PROBLEM REQUIREMENTS:
Rename "decimals" to "decimal places" everywhere in the listing below and give it again with nothing else altered. Leave out the pictures.

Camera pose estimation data
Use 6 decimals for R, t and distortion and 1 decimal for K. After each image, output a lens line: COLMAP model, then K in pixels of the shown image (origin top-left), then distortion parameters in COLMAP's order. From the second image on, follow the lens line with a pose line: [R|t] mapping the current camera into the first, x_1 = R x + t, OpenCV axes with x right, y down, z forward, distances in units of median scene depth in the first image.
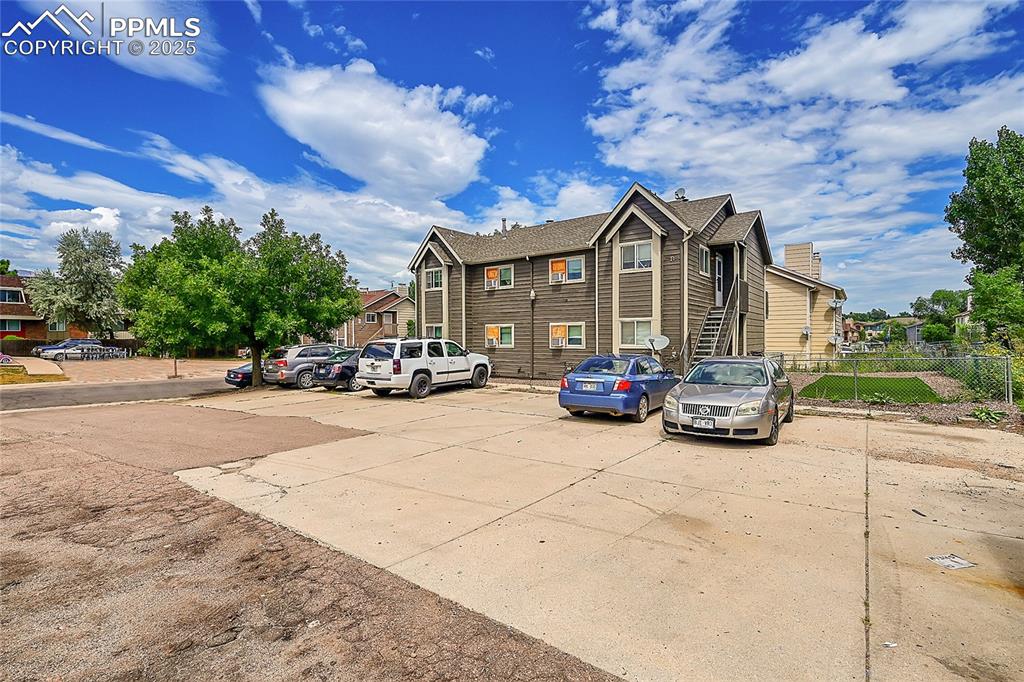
lens RADIAL K [[464.7, 0, 512.0], [0, 464.7, 341.0], [0, 0, 1]] dist [-0.001736, 0.000084]
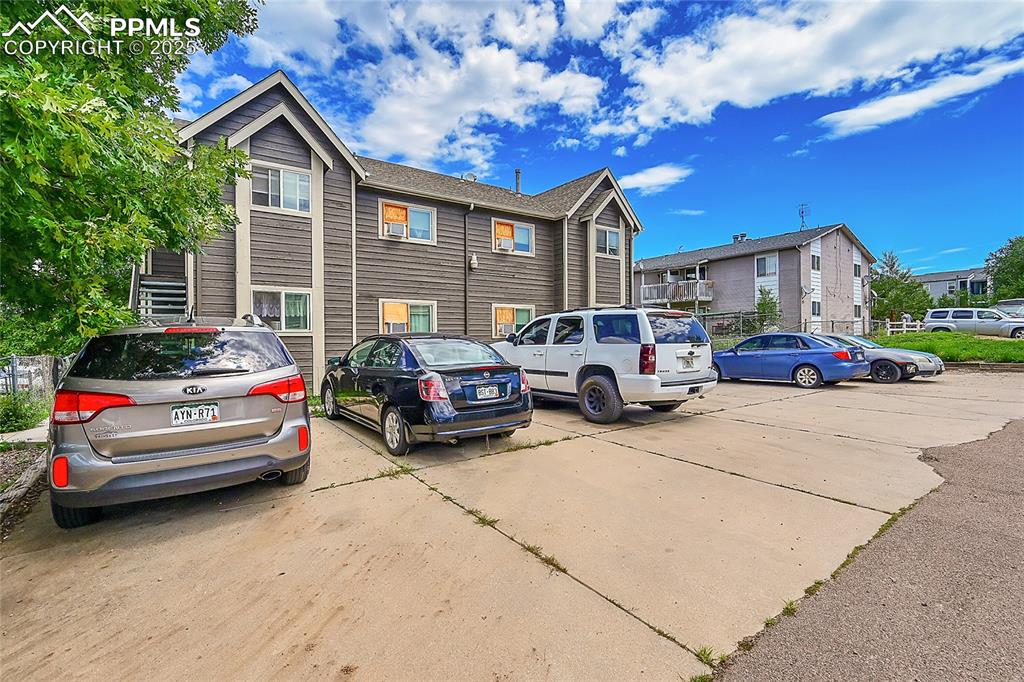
lens RADIAL K [[464.7, 0, 512.0], [0, 464.7, 341.0], [0, 0, 1]] dist [-0.001736, 0.000084]
pose [[0.299096, -0.000059, 0.954223, -0.542524], [0.017119, 0.999839, -0.005304, 0.022308], [-0.954069, 0.017922, 0.299049, 0.662289]]
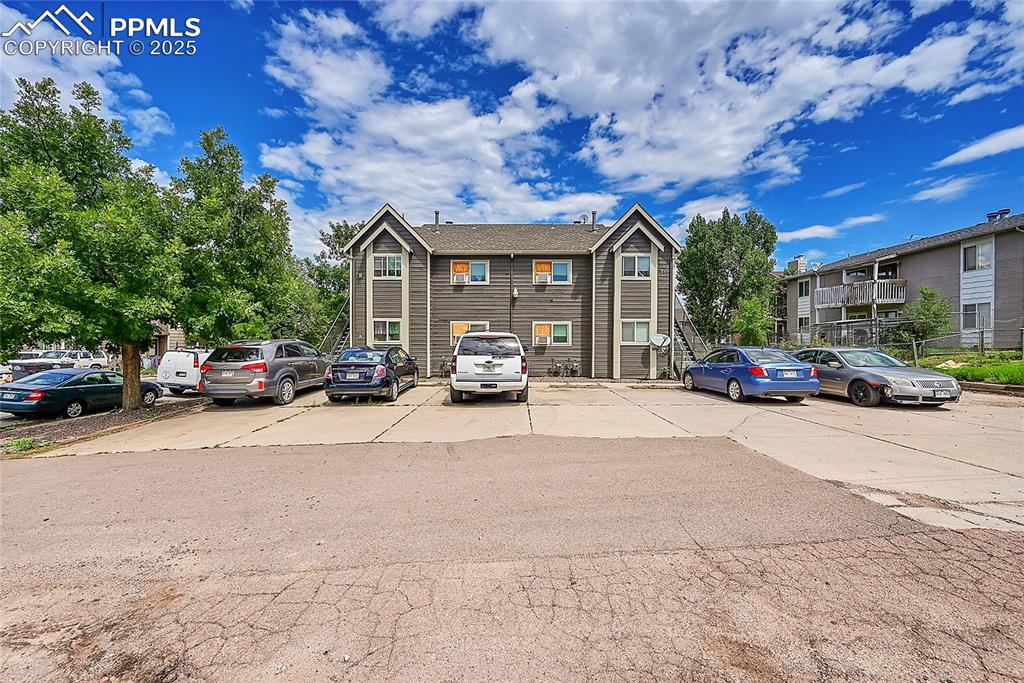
lens RADIAL K [[412.1, 0, 507.6], [0, 412.1, 342.4], [0, 0, 1]] dist [-0.001121, -0.000151]
pose [[0.807530, 0.006019, 0.589796, -0.443203], [-0.001469, 0.999965, -0.008193, 0.013222], [-0.589825, 0.005750, 0.807511, 0.261309]]
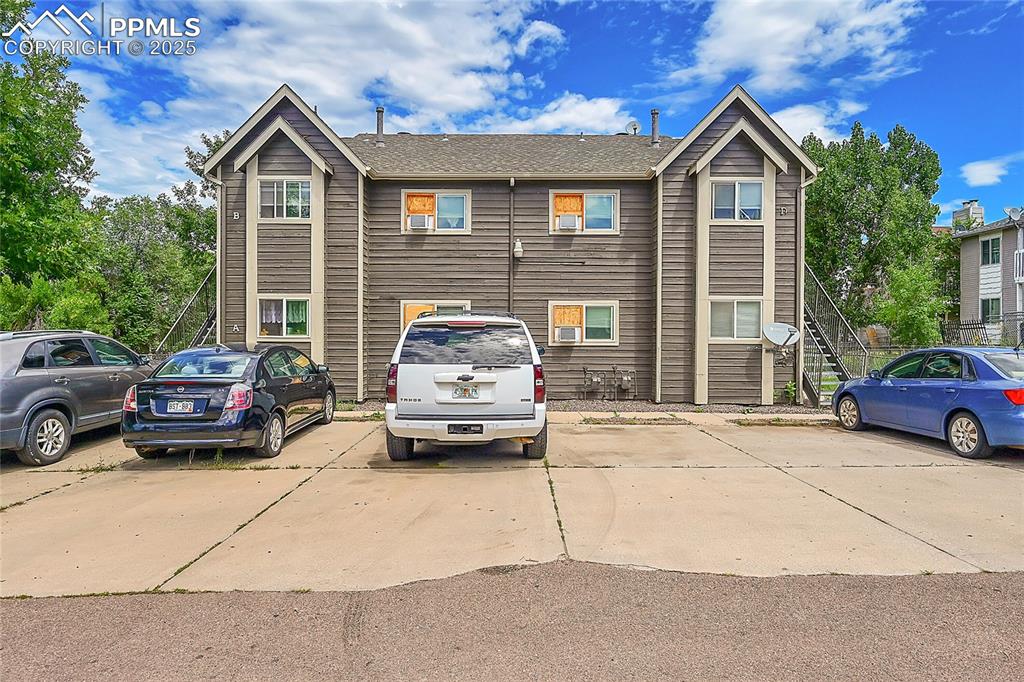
lens RADIAL K [[620.6, 0, 512.0], [0, 620.6, 341.0], [0, 0, 1]] dist [-0.001865, -0.000532]
pose [[0.798557, 0.005849, 0.601891, -0.366778], [-0.002303, 0.999975, -0.006662, 0.014094], [-0.601915, 0.003934, 0.798550, 0.368145]]
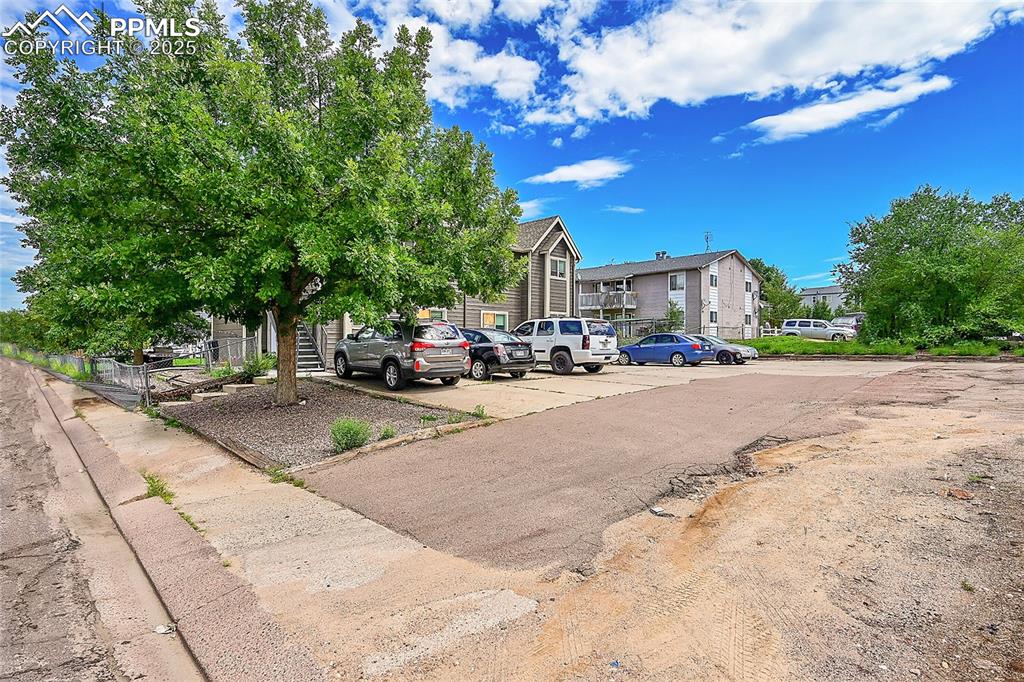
lens RADIAL K [[519.3, 0, 512.0], [0, 519.3, 341.0], [0, 0, 1]] dist [0.001095, 0.000101]
pose [[0.154471, 0.009680, 0.987950, -0.958291], [0.004957, 0.999932, -0.010573, 0.039673], [-0.987985, 0.006530, 0.154413, 0.658666]]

WRITTEN REPLY:
Use 6 decimal places for R, t and distortion and 1 decimal for K. After each image, output a lens line: COLMAP model, then K in pixels of the shown image (origin top-left), then distortion parameters in COLMAP's order. From the second image on, follow the lens line with a pose line: [R|t] mapping the current camera into the first, x_1 = R x + t, OpenCV axes with x right, y down, z forward, distances in units of median scene depth in the first image.
lens RADIAL K [[464.7, 0, 512.0], [0, 464.7, 341.0], [0, 0, 1]] dist [-0.001736, 0.000084]
lens RADIAL K [[464.7, 0, 512.0], [0, 464.7, 341.0], [0, 0, 1]] dist [-0.001736, 0.000084]
pose [[0.299096, -0.000059, 0.954223, -0.542524], [0.017119, 0.999839, -0.005304, 0.022308], [-0.954069, 0.017922, 0.299049, 0.662289]]
lens RADIAL K [[412.1, 0, 507.6], [0, 412.1, 342.4], [0, 0, 1]] dist [-0.001121, -0.000151]
pose [[0.807530, 0.006019, 0.589796, -0.443203], [-0.001469, 0.999965, -0.008193, 0.013222], [-0.589825, 0.005750, 0.807511, 0.261309]]
lens RADIAL K [[620.6, 0, 512.0], [0, 620.6, 341.0], [0, 0, 1]] dist [-0.001865, -0.000532]
pose [[0.798557, 0.005849, 0.601891, -0.366778], [-0.002303, 0.999975, -0.006662, 0.014094], [-0.601915, 0.003934, 0.798550, 0.368145]]
lens RADIAL K [[519.3, 0, 512.0], [0, 519.3, 341.0], [0, 0, 1]] dist [0.001095, 0.000101]
pose [[0.154471, 0.009680, 0.987950, -0.958291], [0.004957, 0.999932, -0.010573, 0.039673], [-0.987985, 0.006530, 0.154413, 0.658666]]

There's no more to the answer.